DESCRIPTION OF THE TASK
The reply should hold every line of the data below, unchanged, and none of the pictures.

AVAILABLE DATA

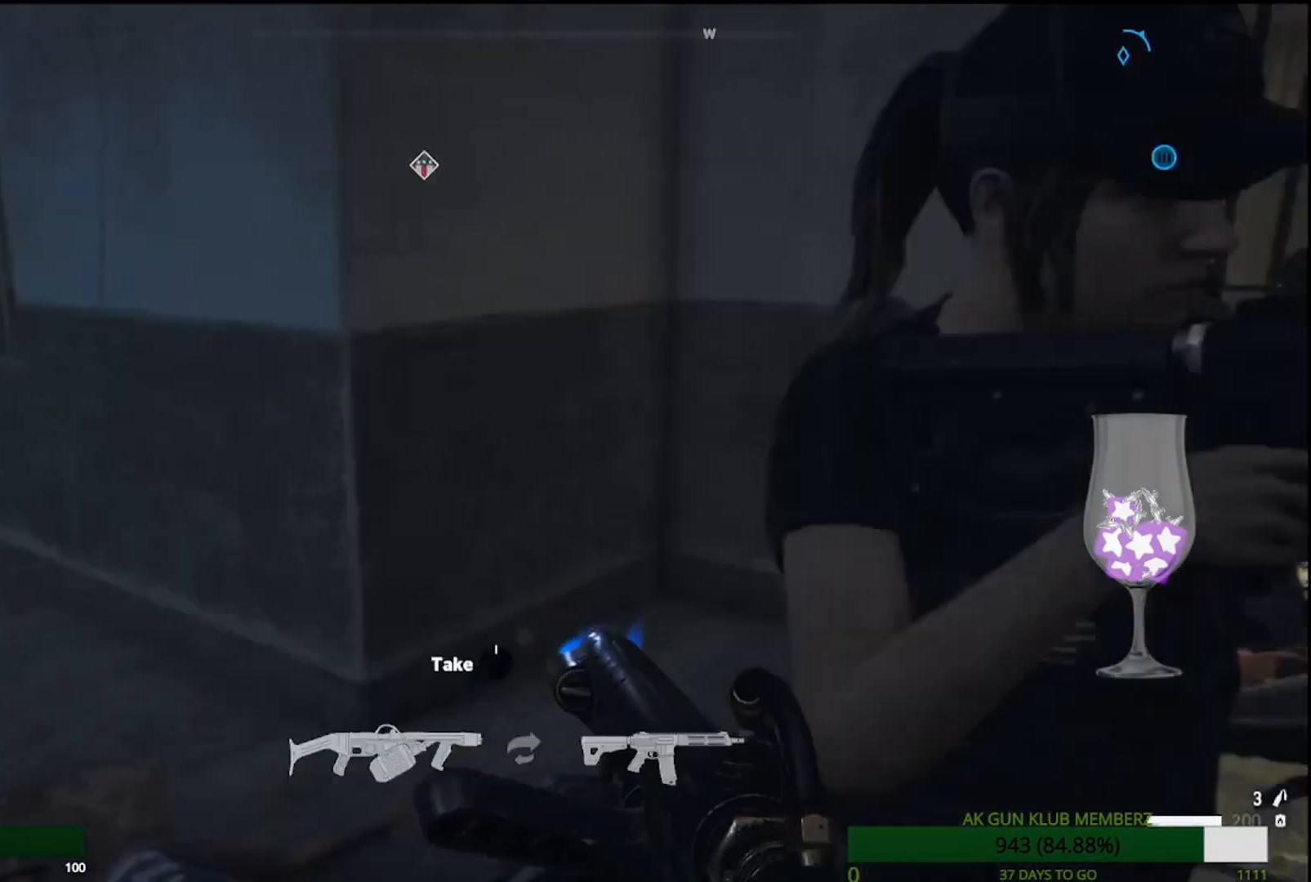
{"buttons": [], "left_stick": "up-left", "right_stick": "down", "events": [[383, "right_stick", "down"]]}
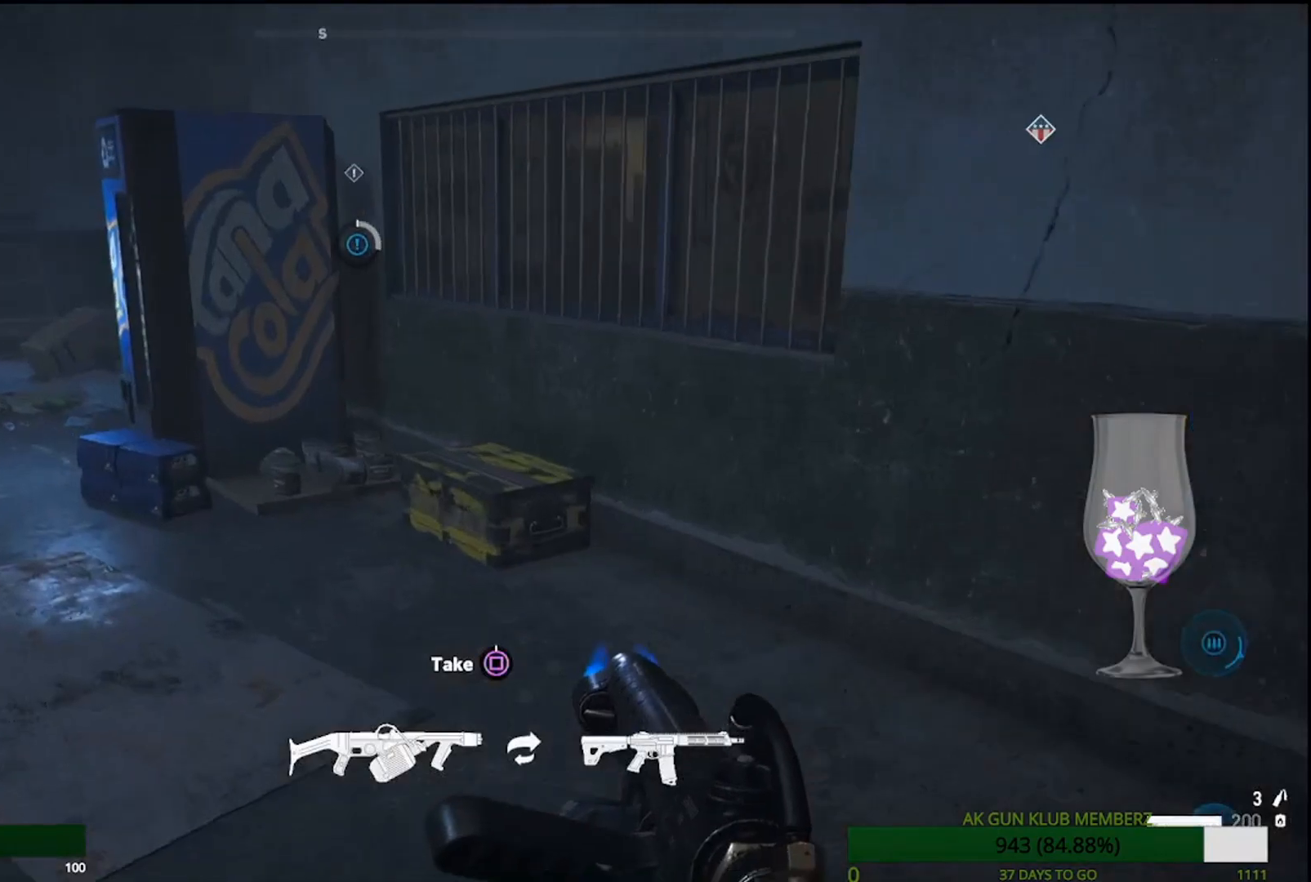
{"buttons": [], "left_stick": "up-left", "right_stick": "center", "events": [[100, "right_stick", "down-right"], [417, "right_stick", "center"]]}
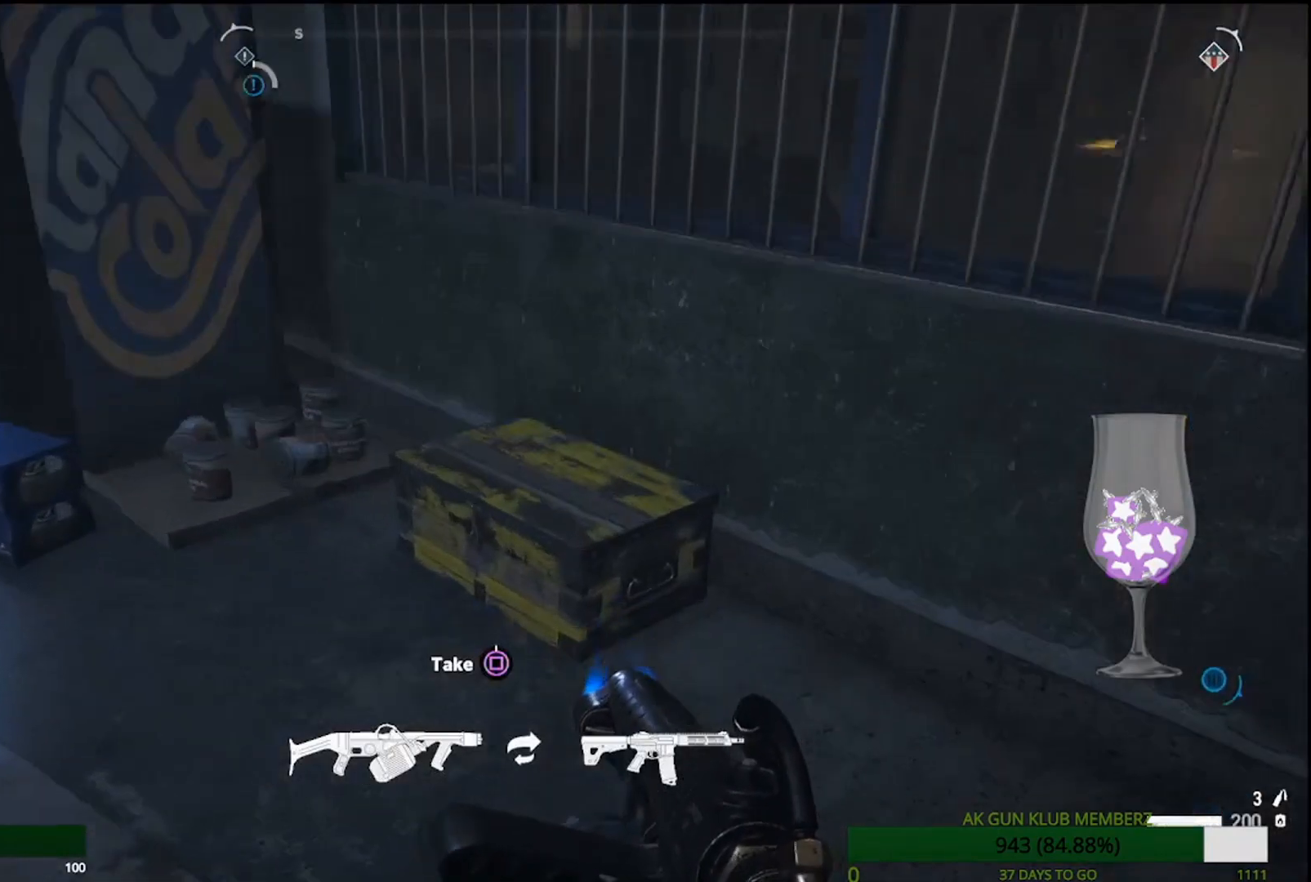
{"buttons": [], "left_stick": "up-left", "right_stick": "center", "events": [[133, "CIRCLE", "down"], [267, "CIRCLE", "up"]]}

ANSWER TO THIS TASK
{"buttons": [], "left_stick": "up-left", "right_stick": "down", "events": [[383, "right_stick", "down"]]}
{"buttons": [], "left_stick": "up-left", "right_stick": "center", "events": [[100, "right_stick", "down-right"], [417, "right_stick", "center"]]}
{"buttons": [], "left_stick": "up-left", "right_stick": "center", "events": [[133, "CIRCLE", "down"], [267, "CIRCLE", "up"]]}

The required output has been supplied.